** GIVEN TEXT follows **

In Her Wake: A Child Psychiatrist Explores the Mystery of Her Mother’s Suicide Book Excerpt

By Nancy Rappaport, MDNancyRappaportWEB foundation

“It is family lore that I am the last person my mother saw before she killed herself. She drove to my father’s house pleading to see the children, but I was the only child at home. My father demanded that she leave. Bee, our housekeeper, hustled me out the door and down the driveway toward my mother who waited desolate on the street. She bent down and caressed my hair – I remember – as she whispered instructions to Bee to watch over us, especially me. And then she left….I am often asked if I remember my mother. I appreciate that the question is a way to express the hope that my loss has been tempered, at least, by a photograph, a necklace, or her words – anything I might call on to evoke her presence. But I have few mementos and even fewer memories. My mother is defined by her absence….

** End of GIVEN TEXT **

### PROBLEM 1
Please edit the records from the line with "Point (10, 141) is" through the end of the records, replacing "exhaust hood" with "range hood" and leaving everything else unchanged. Leave the pictures out of your answer.
The text and the records have no connection to each other.

** DATA TO PROCESS follows **

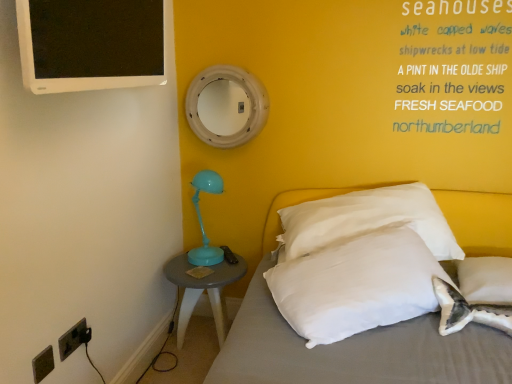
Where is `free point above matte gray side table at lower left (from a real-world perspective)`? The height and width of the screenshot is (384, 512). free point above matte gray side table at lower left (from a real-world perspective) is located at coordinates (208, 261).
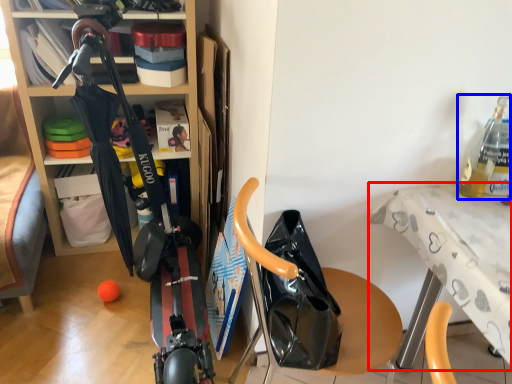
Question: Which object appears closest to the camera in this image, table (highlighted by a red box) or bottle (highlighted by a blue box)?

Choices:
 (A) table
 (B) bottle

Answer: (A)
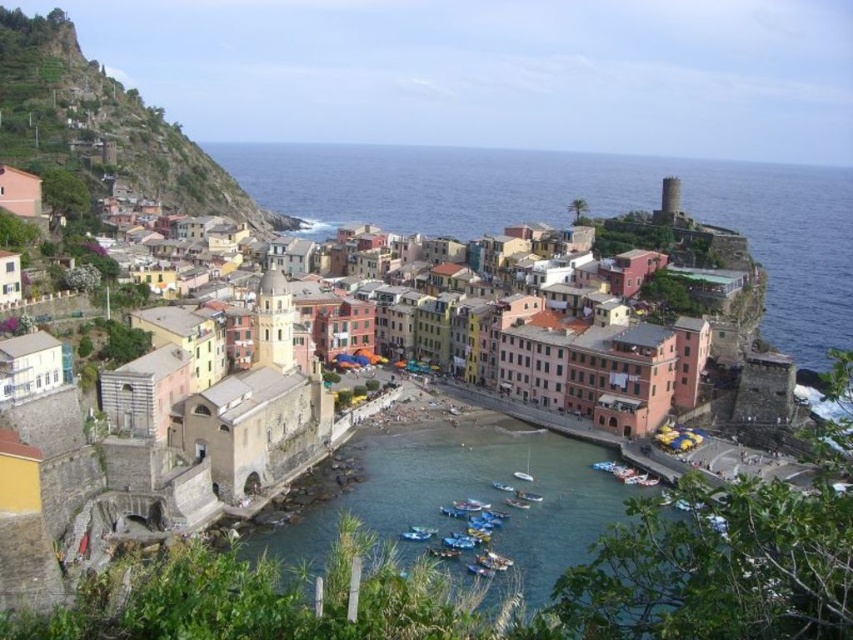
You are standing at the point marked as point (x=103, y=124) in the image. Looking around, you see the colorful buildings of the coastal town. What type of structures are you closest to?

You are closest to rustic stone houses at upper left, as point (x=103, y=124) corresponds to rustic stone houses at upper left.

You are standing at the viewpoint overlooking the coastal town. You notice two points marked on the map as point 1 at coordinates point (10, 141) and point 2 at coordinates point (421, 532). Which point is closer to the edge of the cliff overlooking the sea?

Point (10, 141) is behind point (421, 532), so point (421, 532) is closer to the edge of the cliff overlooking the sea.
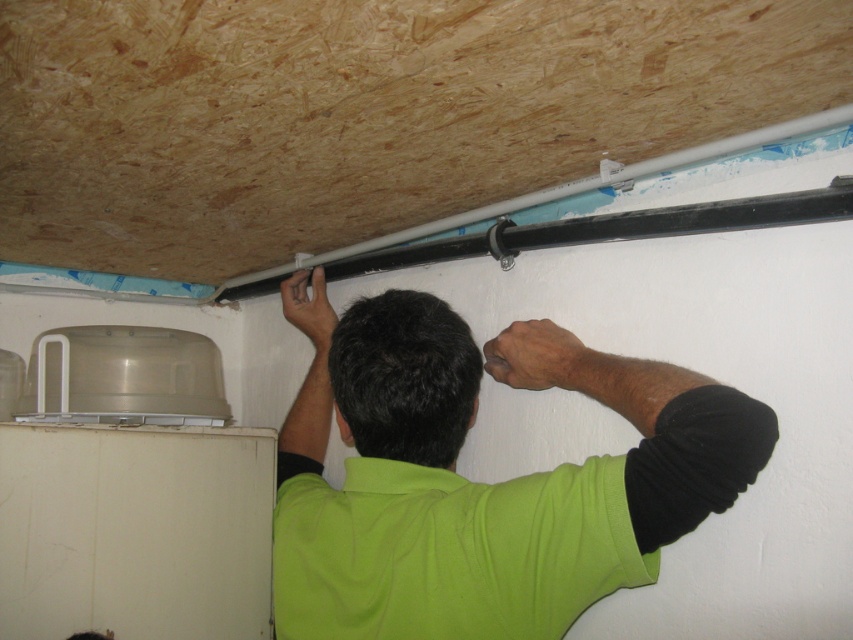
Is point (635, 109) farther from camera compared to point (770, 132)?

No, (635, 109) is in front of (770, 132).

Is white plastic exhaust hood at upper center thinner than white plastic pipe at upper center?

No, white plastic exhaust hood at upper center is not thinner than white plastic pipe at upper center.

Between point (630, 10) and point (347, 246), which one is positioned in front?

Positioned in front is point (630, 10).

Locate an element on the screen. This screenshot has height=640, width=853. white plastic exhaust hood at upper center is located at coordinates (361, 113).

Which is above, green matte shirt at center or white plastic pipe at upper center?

** End of DATA TO PROCESS **

### PROBLEM 2
Quote the whole book excerpt again word for word.

### EXERCISE RESPONSE 1
Point (10, 141) is behind point (421, 532), so point (421, 532) is closer to the edge of the cliff overlooking the sea.
Is point (635, 109) farther from camera compared to point (770, 132)?

No, (635, 109) is in front of (770, 132).

Is white plastic range hood at upper center thinner than white plastic pipe at upper center?

No, white plastic range hood at upper center is not thinner than white plastic pipe at upper center.

Between point (630, 10) and point (347, 246), which one is positioned in front?

Positioned in front is point (630, 10).

Locate an element on the screen. This screenshot has height=640, width=853. white plastic range hood at upper center is located at coordinates (361, 113).

Which is above, green matte shirt at center or white plastic pipe at upper center?

### EXERCISE RESPONSE 2
In Her Wake: A Child Psychiatrist Explores the Mystery of Her Mother’s Suicide Book Excerpt

By Nancy Rappaport, MDNancyRappaportWEB foundation

“It is family lore that I am the last person my mother saw before she killed herself. She drove to my father’s house pleading to see the children, but I was the only child at home. My father demanded that she leave. Bee, our housekeeper, hustled me out the door and down the driveway toward my mother who waited desolate on the street. She bent down and caressed my hair – I remember – as she whispered instructions to Bee to watch over us, especially me. And then she left….I am often asked if I remember my mother. I appreciate that the question is a way to express the hope that my loss has been tempered, at least, by a photograph, a necklace, or her words – anything I might call on to evoke her presence. But I have few mementos and even fewer memories. My mother is defined by her absence….